Data: Begin

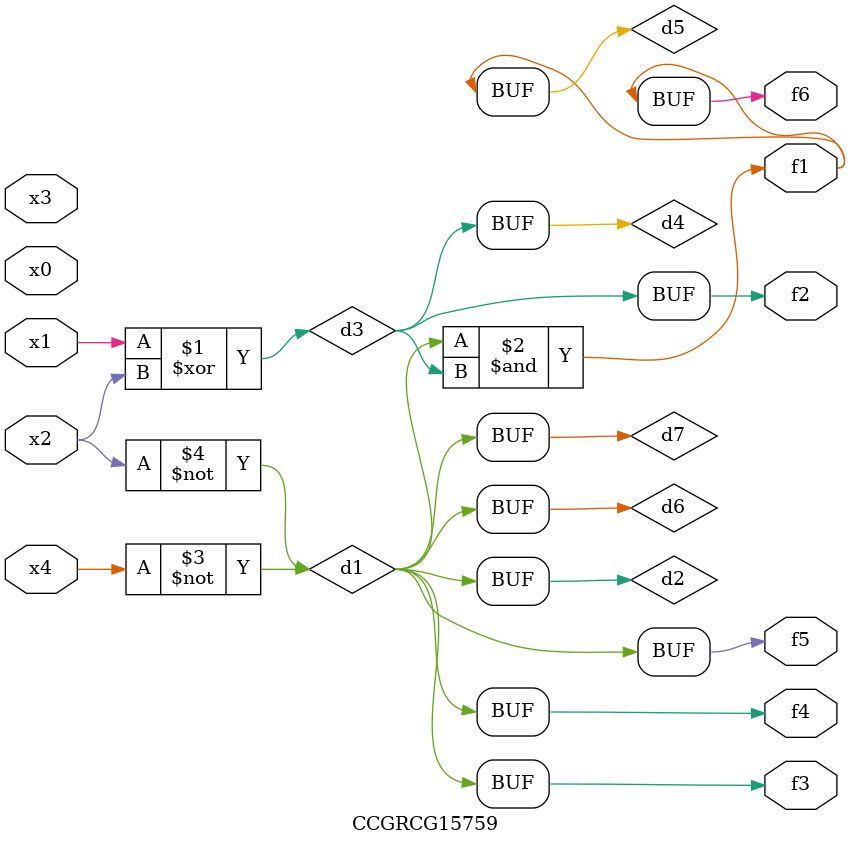
<source format=v>
module CCGRCG15759(
	input x0, x1, x2, x3, x4,
	output f1, f2, f3, f4, f5, f6
);

	wire d1, d2, d3, d4, d5, d6, d7;

	not (d1, x4);
	not (d2, x2);
	xor (d3, x1, x2);
	buf (d4, d3);
	and (d5, d1, d3);
	buf (d6, d1, d2);
	buf (d7, d2);
	assign f1 = d5;
	assign f2 = d4;
	assign f3 = d7;
	assign f4 = d7;
	assign f5 = d7;
	assign f6 = d5;
endmodule

</source>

Data: End

## Exercise
Each record should be quoted exactly, with the images omitted.

## Response to this exercise
<source format=v>
module CCGRCG15759(
	input x0, x1, x2, x3, x4,
	output f1, f2, f3, f4, f5, f6
);

	wire d1, d2, d3, d4, d5, d6, d7;

	not (d1, x4);
	not (d2, x2);
	xor (d3, x1, x2);
	buf (d4, d3);
	and (d5, d1, d3);
	buf (d6, d1, d2);
	buf (d7, d2);
	assign f1 = d5;
	assign f2 = d4;
	assign f3 = d7;
	assign f4 = d7;
	assign f5 = d7;
	assign f6 = d5;
endmodule

</source>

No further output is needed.